Department of Hematology-Oncology, Ospedali Riuniti, Bergamo, Italy.

出版信息

Semin Thromb Hemost. 2007 Jun;33(4):321-9. doi: 10.1055/s-2007-976166.

Abstract

The clinical course of polycythemia vera (PV) and essential thrombocythemia (ET) is characterized by an increased incidence of thrombotic and hemorrhagic complications and an inherent tendency to progress into myelofibrosis or acute myeloid leukemia. Major predictors of vascular events are increasing age and previous thrombosis. Myelosuppressive drugs can reduce the rate of thromboses and hemorrhages, but there is concern that their use accelerates the rate of leukemic transformation.

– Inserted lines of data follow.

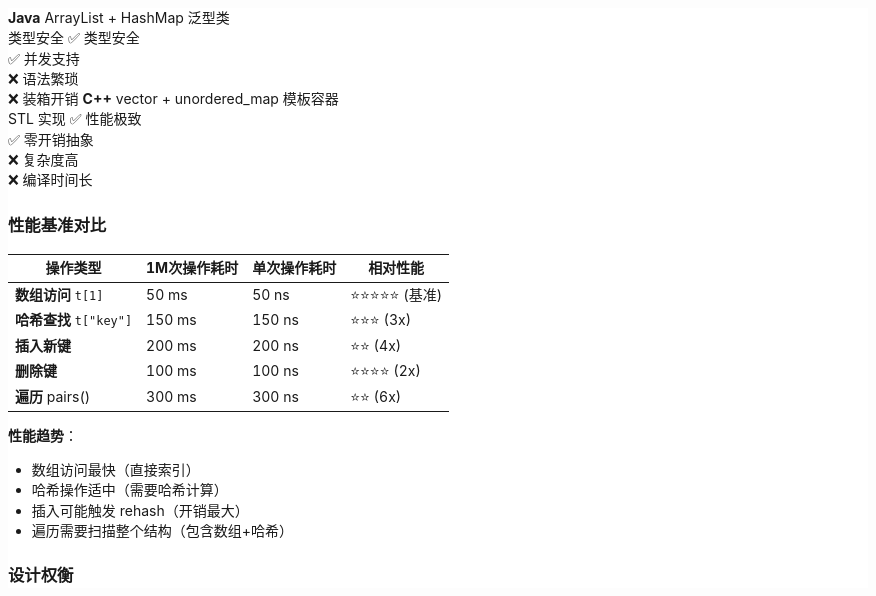 </tr>

<tr>
<td><b>Java</b></td>
<td>ArrayList + HashMap</td>
<td>
泛型类<br/>
类型安全
</td>
<td>
✅ 类型安全<br/>
✅ 并发支持<br/>
❌ 语法繁琐<br/>
❌ 装箱开销
</td>
</tr>

<tr>
<td><b>C++</b></td>
<td>vector + unordered_map</td>
<td>
模板容器<br/>
STL 实现
</td>
<td>
✅ 性能极致<br/>
✅ 零开销抽象<br/>
❌ 复杂度高<br/>
❌ 编译时间长
</td>
</tr>
</table>

### 性能基准对比

| 操作类型 | 1M次操作耗时 | 单次操作耗时 | 相对性能 |
|---------|-------------|-------------|---------|
| **数组访问** `t[1]` | 50 ms | 50 ns | ⭐⭐⭐⭐⭐ (基准) |
| **哈希查找** `t["key"]` | 150 ms | 150 ns | ⭐⭐⭐ (3x) |
| **插入新键** | 200 ms | 200 ns | ⭐⭐ (4x) |
| **删除键** | 100 ms | 100 ns | ⭐⭐⭐⭐ (2x) |
| **遍历** pairs() | 300 ms | 300 ns | ⭐⭐ (6x) |

**性能趋势**：
- 数组访问最快（直接索引）
- 哈希操作适中（需要哈希计算）
- 插入可能触发 rehash（开销最大）
- 遍历需要扫描整个结构（包含数组+哈希）

### 设计权衡
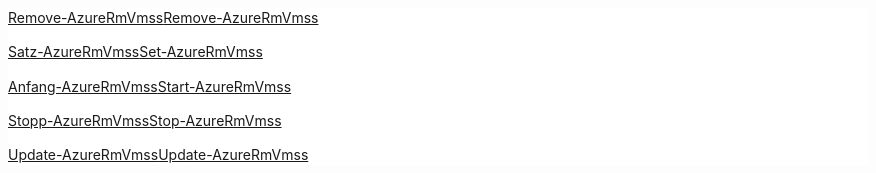 [<span data-ttu-id="1d612-141">Remove-AzureRmVmss</span><span class="sxs-lookup"><span data-stu-id="1d612-141">Remove-AzureRmVmss</span></span>](./Remove-AzureRmVmss.md)

[<span data-ttu-id="1d612-142">Satz-AzureRmVmss</span><span class="sxs-lookup"><span data-stu-id="1d612-142">Set-AzureRmVmss</span></span>](./Set-AzureRmVmss.md)

[<span data-ttu-id="1d612-143">Anfang-AzureRmVmss</span><span class="sxs-lookup"><span data-stu-id="1d612-143">Start-AzureRmVmss</span></span>](./Start-AzureRmVmss.md)

[<span data-ttu-id="1d612-144">Stopp-AzureRmVmss</span><span class="sxs-lookup"><span data-stu-id="1d612-144">Stop-AzureRmVmss</span></span>](./Stop-AzureRmVmss.md)

[<span data-ttu-id="1d612-145">Update-AzureRmVmss</span><span class="sxs-lookup"><span data-stu-id="1d612-145">Update-AzureRmVmss</span></span>](./Update-AzureRmVmss.md)


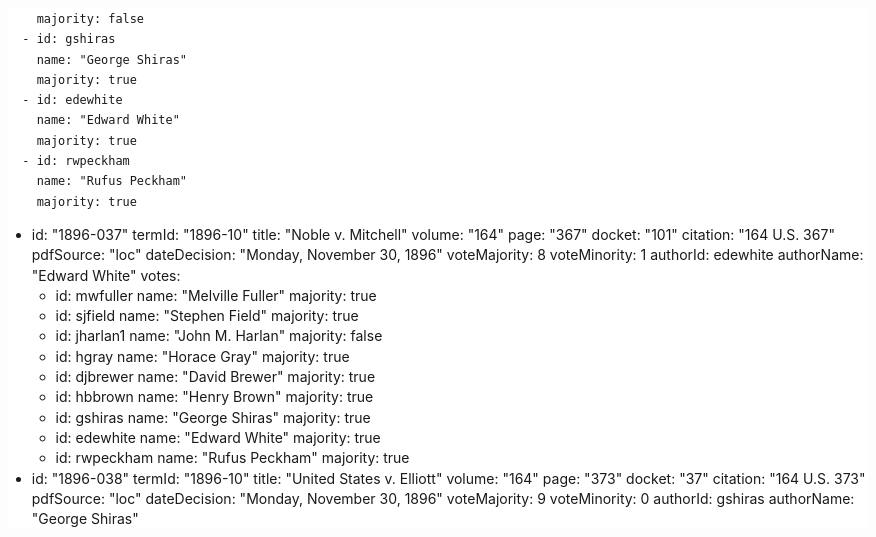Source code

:         majority: false
      - id: gshiras
        name: "George Shiras"
        majority: true
      - id: edewhite
        name: "Edward White"
        majority: true
      - id: rwpeckham
        name: "Rufus Peckham"
        majority: true
  - id: "1896-037"
    termId: "1896-10"
    title: "Noble v. Mitchell"
    volume: "164"
    page: "367"
    docket: "101"
    citation: "164 U.S. 367"
    pdfSource: "loc"
    dateDecision: "Monday, November 30, 1896"
    voteMajority: 8
    voteMinority: 1
    authorId: edewhite
    authorName: "Edward White"
    votes:
      - id: mwfuller
        name: "Melville Fuller"
        majority: true
      - id: sjfield
        name: "Stephen Field"
        majority: true
      - id: jharlan1
        name: "John M. Harlan"
        majority: false
      - id: hgray
        name: "Horace Gray"
        majority: true
      - id: djbrewer
        name: "David Brewer"
        majority: true
      - id: hbbrown
        name: "Henry Brown"
        majority: true
      - id: gshiras
        name: "George Shiras"
        majority: true
      - id: edewhite
        name: "Edward White"
        majority: true
      - id: rwpeckham
        name: "Rufus Peckham"
        majority: true
  - id: "1896-038"
    termId: "1896-10"
    title: "United States v. Elliott"
    volume: "164"
    page: "373"
    docket: "37"
    citation: "164 U.S. 373"
    pdfSource: "loc"
    dateDecision: "Monday, November 30, 1896"
    voteMajority: 9
    voteMinority: 0
    authorId: gshiras
    authorName: "George Shiras"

Thus, a risk-oriented management strategy is recommended. Low-risk patients with PV should be treated with phlebotomy and low-dose aspirin, whereas those with ET can be left untreated. Cytotoxic agents are recommended in high-risk cases and hydroxyurea is the drug of choice in most patients. Interferon alpha or anagrelide could be considered in selected young patients or as second-line therapy in those refractory or intolerant of hydroxyurea. The recent identification of JAK2V617F mutation in a substantial proportion of patients with PV and ET raises new questions regarding both risk classification and management, but additional studies on these issues are required.

摘要

真性红细胞增多症(PV)和原发性血小板增多症(ET)的临床病程特点为血栓形成和出血并发症的发生率增加,以及向骨髓纤维化或急性髓系白血病进展的内在倾向。血管事件的主要预测因素是年龄增长和既往血栓形成。骨髓抑制药物可降低血栓形成和出血的发生率,但人们担心其使用会加速白血病转化的速度。因此,建议采用以风险为导向的管理策略。低风险PV患者应采用放血疗法和小剂量阿司匹林治疗,而ET患者可不予治疗。高风险病例建议使用细胞毒性药物,大多数患者首选羟基脲。对于部分年轻患者或对羟基脲难治或不耐受的患者,可考虑使用干扰素α或阿那格雷作为二线治疗。最近在相当一部分PV和ET患者中发现JAK2V617F突变,这就风险分类和管理方面提出了新问题,但需要对这些问题进行更多研究。